Les interventions et les échanges lors des différentes sessions de cette journée se sont articulés autour de cinq grands thèmes (voir encadré). Ils ont ainsi mis en perspective des avancées significatives dans les sciences biologiques et médicales : sur le développement de modèles cellulaires et animaux permettant désormais de mieux appréhender les mécanismes de l’infection et son évolution, sur les facteurs de risques, mais aussi sur les mécanismes de réplication du virus dans la cellule, et les mécanismes de la réponse immunitaire. Des travaux sur l’élaboration de tests diagnostiques, sur la recherche de molécules antivirales s’appuyant sur le repositionnement de molécules, et sur l’identification de nouvelles cibles thérapeutiques ont aussi été présentés. De plus, des résultats sur la modélisation de la dissémination du virus dans l’air à partir d’approches expérimentales et théoriques ont fait l’objet de présentations et de discussions.
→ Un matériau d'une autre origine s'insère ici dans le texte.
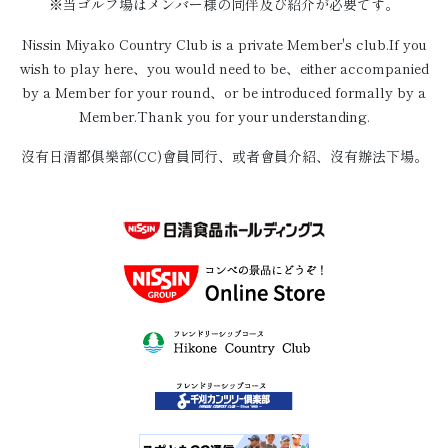
※当ゴルフ場はメンバー様の同伴及び紹介が必要です。
Nissin Miyako Country Club is a private Member's club.If you
wish to play here、you would need to be、either accompanied
by a Member for your round、or be introduced formally by a
Member.Thank you for your understanding.
沒有日清都俱樂部(CC)會員同行、或者會員介紹、沒有辦法下場。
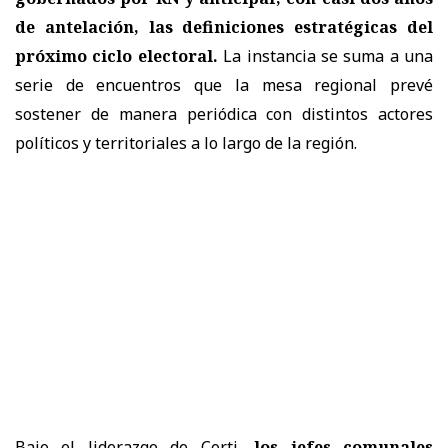
de antelación, las definiciones estratégicas del
próximo ciclo electoral.
La instancia se suma a una
serie de encuentros que la mesa regional prevé
sostener de manera periódica con distintos actores
políticos y territoriales a lo largo de la región.
Bajo el liderazgo de Corti,
los jefes comunales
Plus largement, des échanges ont porté sur l’élaboration de modèle prédictifs ou de simulation de la propagation de l’épidémie, et de l’effet des mesures de préventions.

Ce colloque a aussi mis en évidence que la pandémie a été bien plus qu’une crise sanitaire, comme en témoignent le nombre et la diversité des projets soutenus en sciences humaines et sociales (23% des projets financés dans les appels à projets Covid-19) : l’étude des déterminants des représentations et des comportements face à l‘épidémie et aux mesures mises en place, l’impact des controverses sur la confiance et le rapport à la science, les effets en terme de renforcement des inégalités, de bien-être et de cohésion sociale, ou encore l’adaptation des pratiques mortuaires.